= Stuart Herriot =

British merchant

Stuart Herriot (25 April 1812, in Swinton & Simprim, Berwickshire – 5 June 1877, in Penang, Malaysia) was a British-born trader based in Penang.

== Career ==
Herriot wrote a petition of Chung Keng Quee & 44 Others, street names and a book.

Stuart Herriot had been in partnership with a George Stuart, probably a relative of his mother, as Stuart & Company, merchants & agents. This must have failed. In 1850 the Court of Directors of the East India Company discharged Herriot's insolvency.
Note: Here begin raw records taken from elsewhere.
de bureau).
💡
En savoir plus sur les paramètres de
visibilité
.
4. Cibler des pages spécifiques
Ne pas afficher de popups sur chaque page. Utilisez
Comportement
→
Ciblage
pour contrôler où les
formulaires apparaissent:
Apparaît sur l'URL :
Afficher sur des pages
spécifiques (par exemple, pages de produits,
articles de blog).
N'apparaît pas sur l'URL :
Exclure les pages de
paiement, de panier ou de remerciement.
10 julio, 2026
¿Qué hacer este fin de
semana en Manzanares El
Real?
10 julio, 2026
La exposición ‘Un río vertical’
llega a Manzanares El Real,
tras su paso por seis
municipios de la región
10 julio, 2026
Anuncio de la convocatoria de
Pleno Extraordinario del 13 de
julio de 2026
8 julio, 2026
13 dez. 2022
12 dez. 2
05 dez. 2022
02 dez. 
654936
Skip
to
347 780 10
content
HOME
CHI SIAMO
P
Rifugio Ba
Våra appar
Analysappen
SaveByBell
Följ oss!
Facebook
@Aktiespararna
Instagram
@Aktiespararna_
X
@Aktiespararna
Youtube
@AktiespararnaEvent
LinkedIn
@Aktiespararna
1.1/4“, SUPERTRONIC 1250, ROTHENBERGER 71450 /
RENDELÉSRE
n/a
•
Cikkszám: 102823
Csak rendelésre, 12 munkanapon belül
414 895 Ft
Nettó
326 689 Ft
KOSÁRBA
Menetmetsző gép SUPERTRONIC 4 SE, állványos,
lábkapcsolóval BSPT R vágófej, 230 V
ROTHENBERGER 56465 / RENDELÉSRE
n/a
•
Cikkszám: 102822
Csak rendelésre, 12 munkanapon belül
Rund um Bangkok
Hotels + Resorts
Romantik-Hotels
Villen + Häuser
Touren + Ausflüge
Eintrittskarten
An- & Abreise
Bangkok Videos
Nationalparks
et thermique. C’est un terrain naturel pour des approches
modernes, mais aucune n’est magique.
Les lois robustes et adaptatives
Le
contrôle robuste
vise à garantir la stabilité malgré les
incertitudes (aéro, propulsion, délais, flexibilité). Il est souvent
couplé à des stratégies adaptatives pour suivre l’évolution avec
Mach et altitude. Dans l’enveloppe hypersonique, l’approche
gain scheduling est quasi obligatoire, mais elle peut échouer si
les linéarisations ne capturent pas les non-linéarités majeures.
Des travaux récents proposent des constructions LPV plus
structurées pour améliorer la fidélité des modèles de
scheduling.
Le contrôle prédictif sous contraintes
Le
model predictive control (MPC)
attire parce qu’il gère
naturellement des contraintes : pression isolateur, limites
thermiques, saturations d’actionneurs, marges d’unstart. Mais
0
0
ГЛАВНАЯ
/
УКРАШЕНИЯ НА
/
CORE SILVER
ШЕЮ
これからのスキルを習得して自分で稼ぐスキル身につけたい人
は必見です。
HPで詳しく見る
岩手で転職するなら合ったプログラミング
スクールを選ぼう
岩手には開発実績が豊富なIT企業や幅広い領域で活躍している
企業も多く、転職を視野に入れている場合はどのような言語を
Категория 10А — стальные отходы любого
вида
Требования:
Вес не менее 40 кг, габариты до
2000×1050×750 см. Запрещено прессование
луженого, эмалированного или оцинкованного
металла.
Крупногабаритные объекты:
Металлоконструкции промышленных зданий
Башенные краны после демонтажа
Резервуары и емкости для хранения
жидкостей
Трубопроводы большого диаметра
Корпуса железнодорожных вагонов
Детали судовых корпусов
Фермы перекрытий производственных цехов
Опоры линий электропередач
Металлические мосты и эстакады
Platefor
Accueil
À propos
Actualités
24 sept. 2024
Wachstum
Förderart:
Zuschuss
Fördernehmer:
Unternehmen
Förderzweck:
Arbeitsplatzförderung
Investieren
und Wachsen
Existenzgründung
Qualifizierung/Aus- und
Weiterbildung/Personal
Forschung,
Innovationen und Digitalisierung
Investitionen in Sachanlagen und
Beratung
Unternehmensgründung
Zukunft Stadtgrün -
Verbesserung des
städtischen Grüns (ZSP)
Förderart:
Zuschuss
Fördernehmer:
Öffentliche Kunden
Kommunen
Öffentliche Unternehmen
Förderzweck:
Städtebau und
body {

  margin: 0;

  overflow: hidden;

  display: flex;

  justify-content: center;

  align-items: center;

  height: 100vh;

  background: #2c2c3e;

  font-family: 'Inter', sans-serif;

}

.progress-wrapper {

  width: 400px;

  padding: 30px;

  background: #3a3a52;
The London Gazette Issue 21149 published on 1 November 1850. Page 3 of 30 carried the following notice:

East India-House, 30 October 1850.

THE Court of Directors of the East India I Company hereby give notice, that they have received a Calcutta Gazette, containing the undermentioned notice, filed in the Court for the Relief of Insolvent Debtors at Prince of Wales' Island, by Insolvent applying for his discharge, under the provisions of the 11th Victoria, cap. 21 :

Stuart Herriot, heretofore trading in copartnership, at Prince of Wales' Island, with one George Stuart (now residing in Europe), as merchants and agents, under the style and-firm of Stuart and Company. Date of Gazette containing a notice, September 4, 1850.

James C. Melvill, Secretary

He was a Penang municipal commissioner.

== Personal life ==
Stuart Herriot and Catherine Anthony (4 October 1804 in Penang – 4 October 1859 in Penang) were married in Penang, Malaya.